The success achieved here with the AmuletTM device is greater than that reported for the WatchmanTM system and the AmplatzerTM Cardiac Plug,1,4 and is similar to that reported by other investigators.2,3 We observed no periprocedural complications. These findings can be explained by our accumulated expertise in percutaneous LAA occlusion and the new modifications introduced in the AmuletTM device. Follow-up transesophageal echocardiography detected no complications (device embolization, thrombosis, or pericardial effusion).

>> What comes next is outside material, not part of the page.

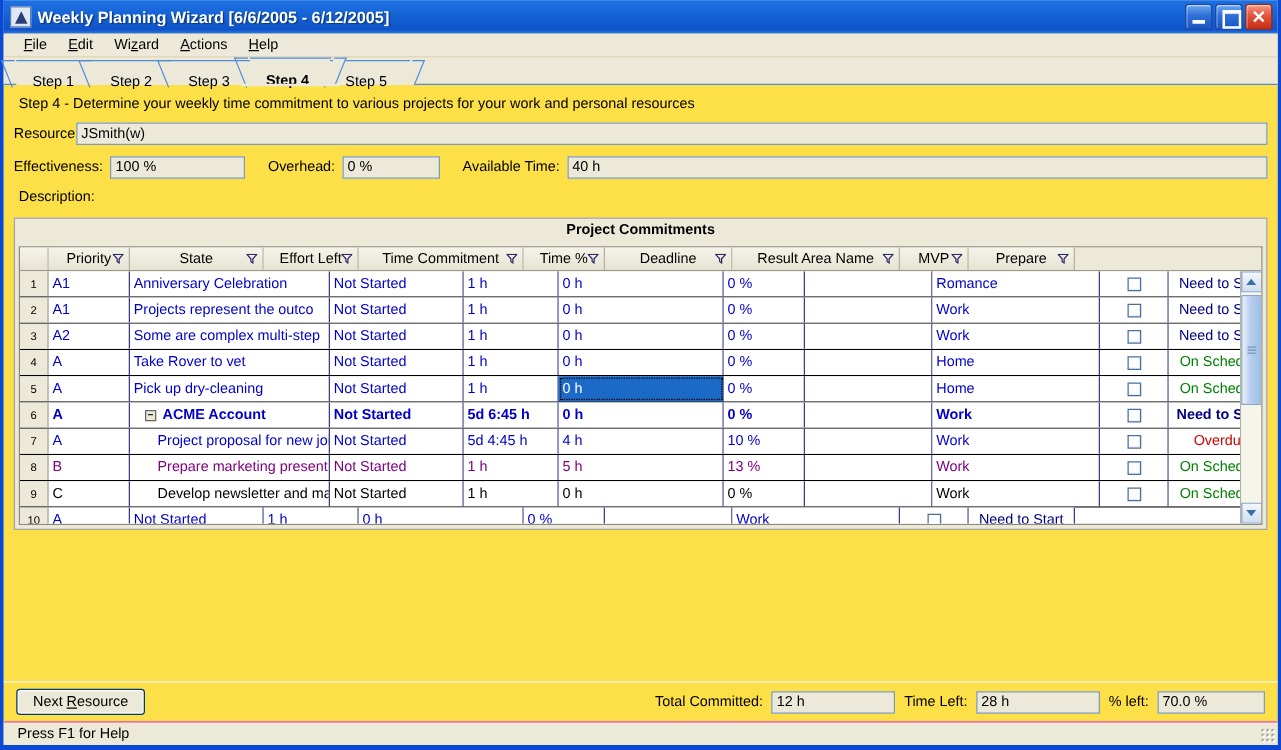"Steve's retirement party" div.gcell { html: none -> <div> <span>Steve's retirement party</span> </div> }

The major limitations of this study are its observational design and the small number of patients. When interpreting the excellent results, it is important to consider that the procedures were performed in centers with experience in LAA occlusion. Given the small number of patients and the short-term follow-up, it is not possible to establish a direct link between the nondetection of thrombi or complications by transesophageal echocardiography and the design of the new device. Nonetheless, to our knowledge, this is the first study published on LAA occlusion with the AmuletTM device since the modification of the cable and is one of the most extensive studies with the device so far.

CONFLICTS OF INTEREST

Ignacio Cruz-González is proctor and consultant for St. Jude Medical and Boston Scientific. Dabit Arzamendi is proctor and consultant for St. Jude Medical.

References
[1]
D.R. Holmes, V.Y. Reddy, Z.G. Turi, S.K. Doshi, H. Sievert, M. Buchbinder, et al.
Percutaneous closure of the left atrial appendage versus warfarin therapy for prevention of stroke in patients with atrial fibrillation: a randomised non-inferiority trial.
Lancet., (2009), 374 pp. 534-542
[2]
S.C. Lam, S. Bertog, S. Gafoor, L. Vaskelyte, P. Boehm, R.W. Ho, et al.
Left atrial appendage closure using the amulet device: An initial experience with the second generation amplatzer cardiac plug.
Catheter Cardiovasc Interv., (2014), 85 pp. 297-303
[3]
X. Freixa, A. Abualsaud, J. Chan, M. Nosair, A. Tzikas, P. Garceau, et al.
Left atrial appendage occlusion: initial experience with the Amplatzer Amulet.
Int J Cardiol., (2014), 174 pp. 492-496
[4]
A. Tzikas, S. Shakir, S. Gafoor, H. Omran, S. Berti, G. Santoro, et al.
Left atrial appendage occlusion for stroke prevention in atrial fibrillation: multicentre experience with the AMPLATZER Cardiac Plug.